**Opdracht:** Kun je alle gegevens hieronder letterlijk herhalen, maar dan zonder de afbeeldingen?

**Aangeleverde gegevens:**

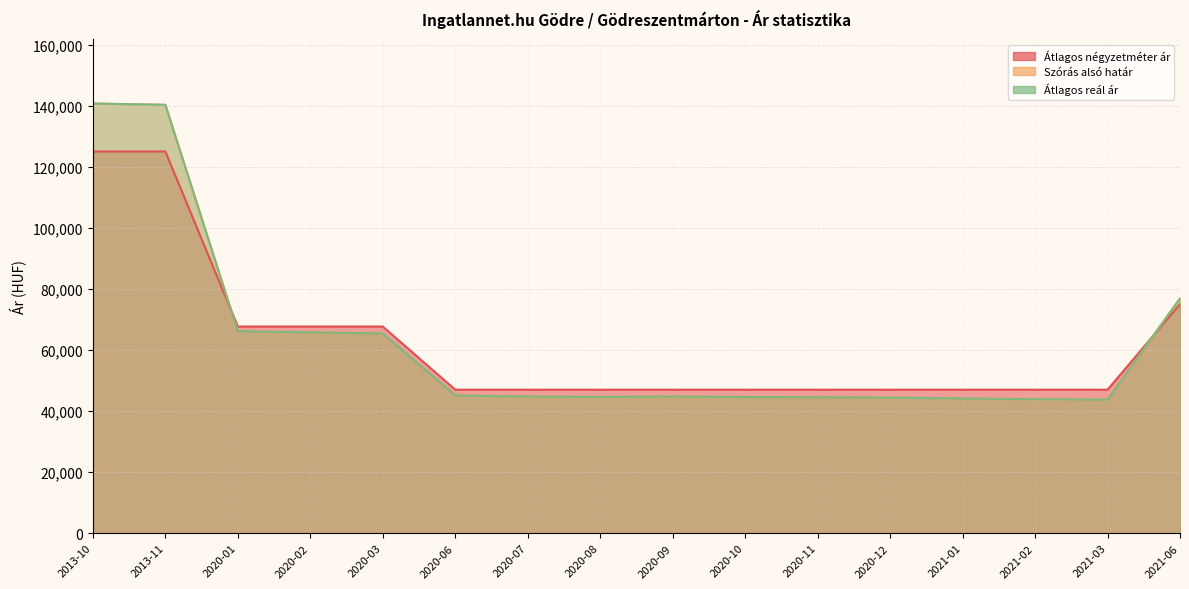

True or false: Átlagos négyzetméter ár has more than 0 interior local peaks.

False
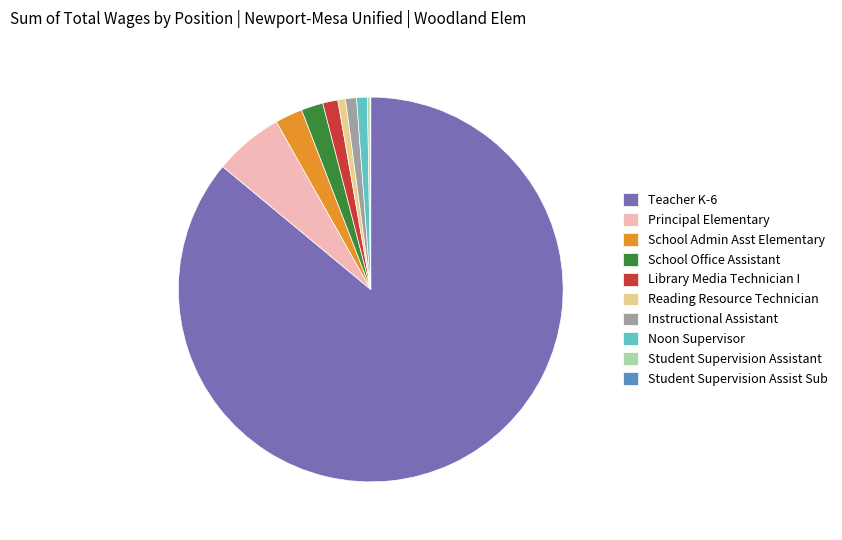

Which slice represents more than half of the pie?

Teacher K-6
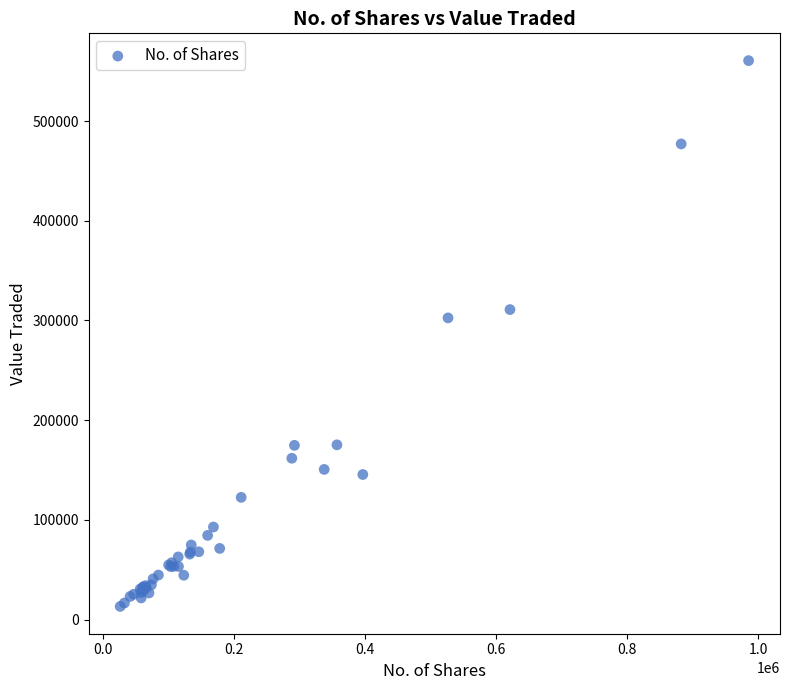

What Y value in the scatter plot is closest to 286899?

302583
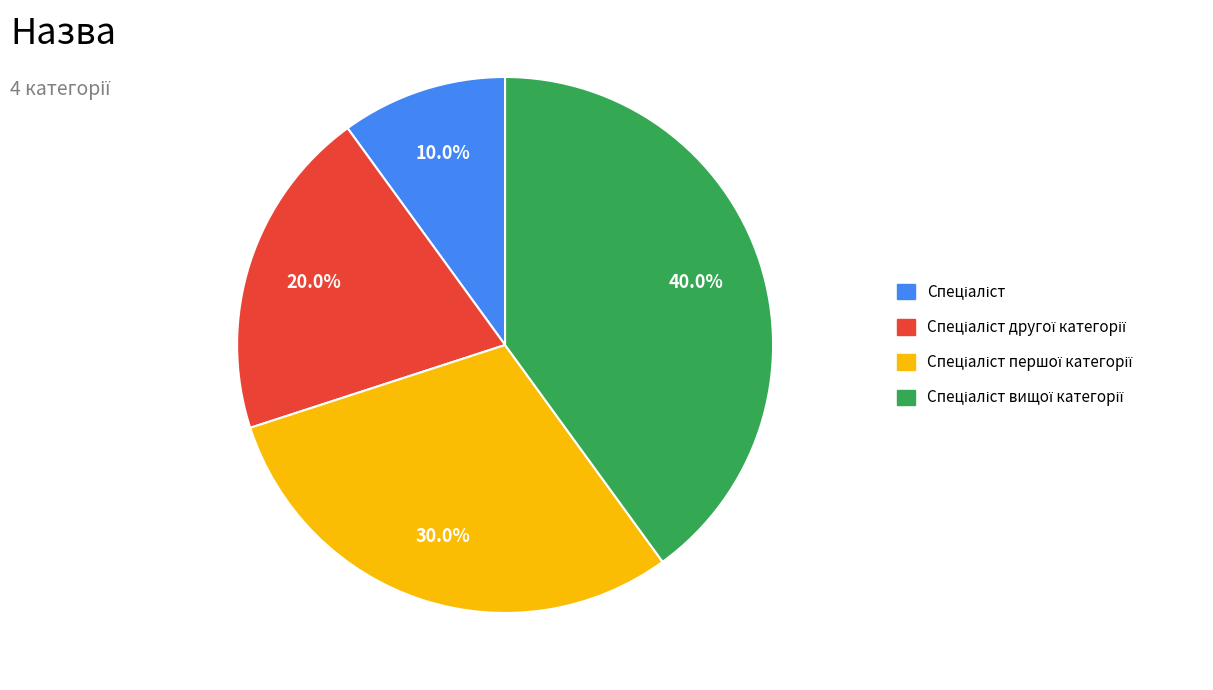

Does any single category account for the majority?

No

**Antwoord:**
True or false: Átlagos négyzetméter ár has more than 0 interior local peaks.

False

Which slice represents more than half of the pie?

Teacher K-6

What Y value in the scatter plot is closest to 286899?

302583

Does any single category account for the majority?

No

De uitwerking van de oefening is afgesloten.